The Hjortspring boat — a nearly 20 m plank-built warcraft excavated from a Danish bog and packed with weapons — has yielded fresh clues about its origins. Chemical analysis shows its caulking contains pine pitch mixed with animal fat, suggesting links to pine-rich Baltic coasts rather than local Danish forests. Radiocarbon dating of preserved cordage places the vessel in the 4th–3rd century BC, and a rare partial fingerprint on tar may trace to an individual seafarer. Researchers plan further tree‑ring X-rays and DNA tests to refine the boat’s provenance.
Century-Old Mystery Revisited: Pine Pitch, a Fingerprint and New Dates Illuminate the Hjortspring Boat

The Hjortspring boat — a nearly 20-meter plank-built vessel recovered from a Danish bog more than a century ago and found packed with swords, spears and shields — is yielding fresh evidence about who built and crewed it. A new study published in PLOS ONE combines radiocarbon dates with chemical and material analysis of archived caulking and cordage to suggest the craft traveled farther than previously thought.
New Material Evidence
Chemical analysis shows the boat’s caulking is a mixture of animal fat and pine pitch (the dried resin of pine trees), rather than only local materials such as linseed oil or tallow. Because Denmark had relatively few pine forests at the time, the presence of pine pitch points toward coastal regions around the Baltic Sea where pine was more abundant, suggesting the vessel may have been constructed or provisioned outside what is now Denmark.
Dating, Fingerprint and Other Finds
Intact lengths of cordage retrieved from museum archives enabled radiocarbon dating that places the vessel in the 4th–3rd century BC, consistent with previous estimates. The ship’s wooden planks cannot be reliably dated because they were treated with modern preservatives after excavation; cordage therefore provided the best material for modern dating techniques.
Researchers also identified a partial human fingerprint preserved in tar on caulking fragments — an exceptionally rare find for this region and era that may provide a direct connection to an individual involved with the boat.
Context and Significance
Archaeologists interpret the weapons-strewn vessel as a defeated raiding party bound for the Danish island of Als; local defenders are believed to have sunk the ship in a bog. Study lead Mikael Fauvelle (Lund University) said the new evidence strengthens the picture of an already sophisticated seafaring tradition in Bronze and Early Iron Age Scandinavia, one with long-distance contacts for trade and raiding.

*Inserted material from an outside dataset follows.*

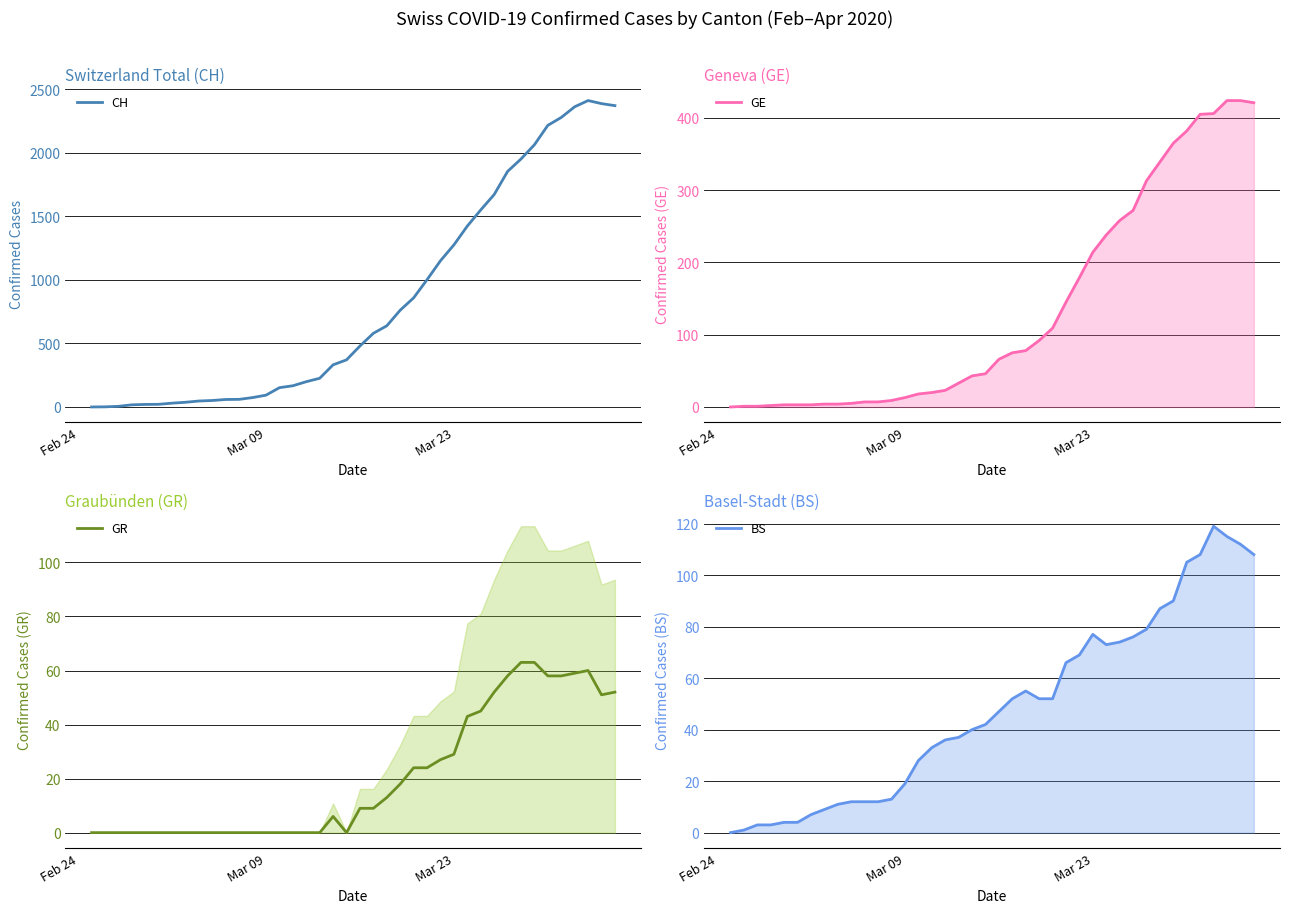

Which series has the largest range (max minus min)?

CH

“The new clue shows that the Scandinavian seafaring tradition of raiding and trading — most famously associated with the Viking Age — has very deep roots that go back thousands of years,” Fauvelle said.

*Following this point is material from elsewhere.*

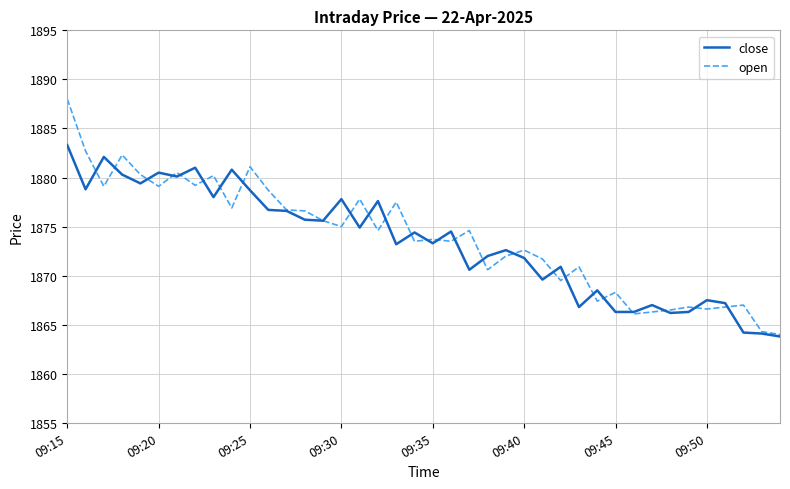

What is the minimum value shown in the chart?

1863.8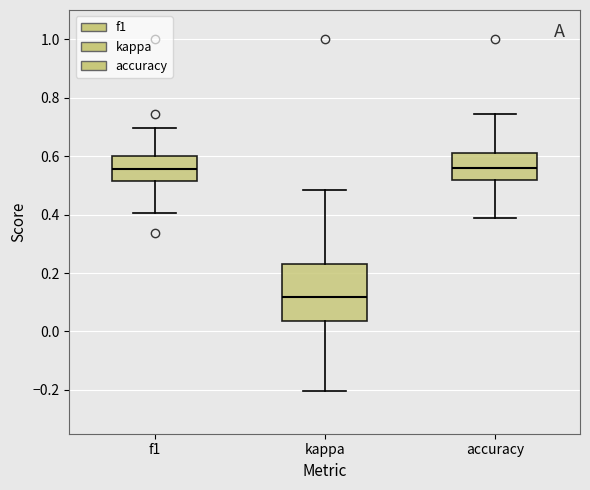

Where is the lower edge of the box for kappa on the y-axis? The values are not printed on the chart, so give them approximately, as read against the axis.

0.04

Independent expert Ole Kastholm (Roskilde Museum) called the pine-pitch result exciting and emphasized how new scientific methods applied to old museum collections can reveal previously hidden details.
Next Steps
Researchers plan further analyses, including X-ray scans of the wood to look for tree-ring patterns that might narrow timber provenance, and attempts to extract ancient DNA from tar residues to help pinpoint origin. If confirmed, a Baltic connection would imply a long, organized maritime voyage and underscore how interconnected ancient Northern Europe was by sea.
The Hjortspring boat remains on display at the National Museum of Denmark in Copenhagen and continues to be a key artifact for understanding early naval technology, trade routes and conflict in Northern Europe.